Lidar and video tracking performed 3D tracking. A Lidar measures the distance to an object by irradiating a laser and analyzing the reflected laser. Marmoset detection using Lidar involves the following steps: background information removal, clustering, and selection of marmoset clusters34. Background removal was performed during calibration. The observed points were moving points belonging to objects whose spatial positions changed and static points from the background environment. Marmosets were then selected from among all the moving clusters. The Euclidean cluster extraction algorithm was used for clustering, with a minimum cluster size of S1 and maximum cluster size of S2 (S1: 100 mm, S2: 500 mm)35. The centroid of the cluster is regarded as the position of the marmoset for tracking. Three-dimensional video tracking was performed using four time- synchronized video cameras. The positions of the whole body and head of the marmoset were detected in each video frame using Yolo, an object detection algorithm, and the 3D position was calculated from each camera information20. The Yolo model was trained using 1164 images in which the whole body and head area were annotated (learning rate: 0.0003, momentum: 0.9, batch: 64). For tracking, the primary information used was the 3D video tracking coordinates, and the information was supplemented with Lidar coordinates when video coordinates were missing. When the primary video information was lost, the system searched for available Lidar coordinates close to the coordinates just before the location was lost and switched to Lidar tracking. When Lidar coordinates were available, continued tracking was undertaken using only Lidar. When the camera re-detected the coordinates, the tracking was switched back to the camera again. The switching was set to occur when the coordinate relationship between the camera and Lidar coordinates was fixed.

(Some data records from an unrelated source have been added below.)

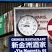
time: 8:47
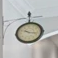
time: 10:17
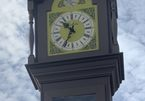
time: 10:34
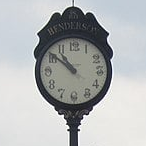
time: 10:51
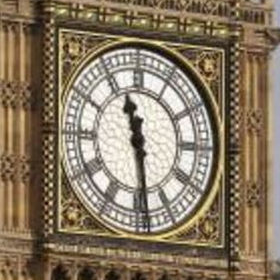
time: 11:28
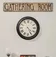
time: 4:25
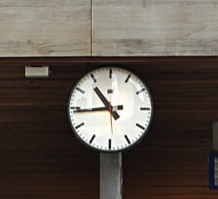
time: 10:44
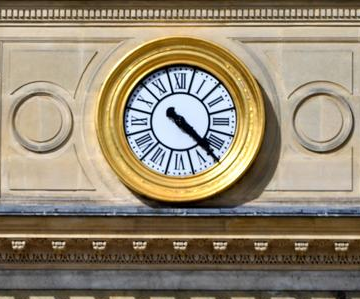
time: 4:22
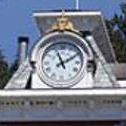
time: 11:09
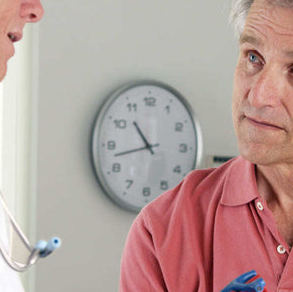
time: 10:42
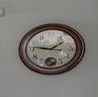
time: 1:46
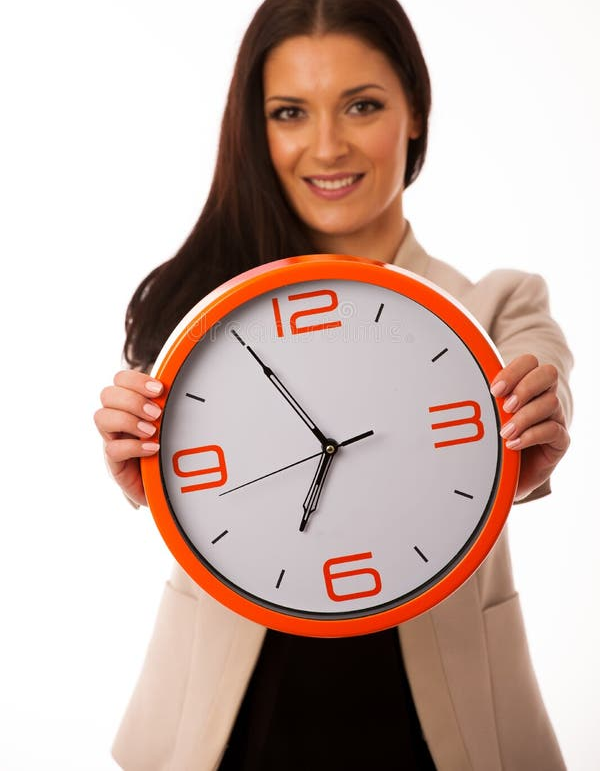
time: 6:55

The program for linkage between video tracking and Lidar for individual information was produced by Hitachi, Ltd. When the marmoset coordinates were detected outside the cage, they were considered as missing values.

Detecting grooming behavior

The software Yolo was used to detect grooming behavior. A total of 252 annotated image files in which grooming marmosets were surrounded by a minimum rectangle were prepared as training images, and the model was trained using the dataset. Grooming images were strictly categorized by skilled animal technicians to exclude situations in which marmosets did not groom. The trained model analyzed the top two camera view images and detected grooming behavior in each video frame. To improve the accuracy by removing noise, a Gaussian-weighted moving average of 50 s window and 5 s slide was applied to the frequency of grooming occurrence each time to create the probability distribution of grooming occurrence. The same process was performed for the left and right cameras and the calculated probability distributions were averaged. When the average value exceeded a certain threshold, grooming was considered to have occurred (Supplementary Data 2). To test the accuracy of this detection system, skilled breeding staff visually detected marmoset grooming in 1 h of video that was not used for training data. This visual result was used as the true label, and the accuracy and repeatability of grooming detection were calculated in 30 s increments of time. Because grooming was analyzed with two cameras, it was possible to link location and time. Grooming locations were calculated using the same method as used for video tracking. The grooming time was based on the video file.

Statistical analysis

Pearson’s correlation coefficient was calculated using GraphPad Prism version 9 (GraphPad Software, La Jolla, CA, USA).

Reporting summary

Further information on research design is available in the Nature Portfolio Reporting Summary linked to this article.